Databricks announces 'Dolly' - an open-source ChatGPT rival

It is aimed at democratising large language models

Databricks announces 'Dolly' – an open-source ChatGPT rival

Image:

Databricks announces 'Dolly' – an open-source ChatGPT rival

Big-data analytics firm Databricks has an open-source language model called Dolly, which it claims can replicate ChatGPT's abilities without the expensive hardware and large datasets.

The firm, founded by the creators of Apache Spark, says the release of Dolly is aimed at democratising large language models (LLMs). It should help small firms to build their own generative AI models, rather than being limited to only large tech companies who can afford the investment.

By open-sourcing Dolly and its training data, Databricks hopes anyone can train and operate genuinely human-like AI models.

The release comes amid growing interest in LLMs and generative AI.

OpenAI's ChatGPT has become one of the most popular chatbots in recent months, and one of the world's fastest-growing applications. It quickly gained worldwide attention after its release in November last year for its ability to mimic human-like interactions and hold engaging conversations.

One of the main reasons behind that popularity is the fact that OpenAI trained ChatGPT on trillions of words from the internet, making it a highly sophisticated language model.

ChatGPT's popularity has forced other other tech firms to develop their own proprietary instruction-following models.

Last month, Google announced its AI chatbot technology, "Bard", which it says will provide "fresh, high-quality responses" to users' queries by drawing on information from the web.

Facebook parent Meta joined the race by launching its partially open-source model named LLaMA, which is also believed to have been trained on trillions of words.

Despite the trend of training models on vast amounts of data, a group of researchers managed to create Alpaca, an AI model based on Facebook's LLaMA, using a relatively small dataset of around 50,000 questions and answers.
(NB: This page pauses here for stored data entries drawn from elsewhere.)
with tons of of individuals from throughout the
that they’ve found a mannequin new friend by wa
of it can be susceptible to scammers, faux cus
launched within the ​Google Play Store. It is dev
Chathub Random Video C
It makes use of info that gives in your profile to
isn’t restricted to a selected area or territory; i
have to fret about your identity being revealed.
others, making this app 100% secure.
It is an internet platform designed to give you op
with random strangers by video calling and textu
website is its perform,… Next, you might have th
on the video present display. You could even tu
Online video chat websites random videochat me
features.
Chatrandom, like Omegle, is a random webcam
The researchers have since taken it offline due to cost and safety concerns.

Databricks adopted a more targeted approach with Dolly. Rather than building a new massive model from scratch and spending months training it, the firm used an older open-source LLM called GPT-J, which was originally developed by EleutherAI a few years earlier.

Databricks made slight modifications to the EleutherAI LLM to enhance its instruction-following capabilities, including brainstorming and text generation, which were not present in the original model. The team leveraged data from Alpaca to achieve this.

"We're calling the model Dolly — after Dolly the sheep, the first cloned mammal — because it's an open source clone of an Alpaca, inspired by a LLaMA," the company says.

Databricks says Dolly's ability to mimic human interaction was accomplished using "only" 6 billion parameters, a single machine, and a dataset of just 50,000 words - in contrast to ChatGPT's 175 billion parameters and extensive training with thousands of GPUs.

The company believes the key to developing AI that can follow instructions lies in providing specific examples of how to communicate effectively with humans, rather than training on massive datasets.

"We're in the earliest days of the democratisation of AI for the enterprise, and much work remains to be done," wrote Databricks. They added that they believe the technology behind Dolly presents a new opportunity for companies that aim to build their own instruction-following models inexpensively.

Databricks has open-sourced Dolly and has also provided a Databricks notebook, which customers can use to build their own Dolly models on the Databricks platform.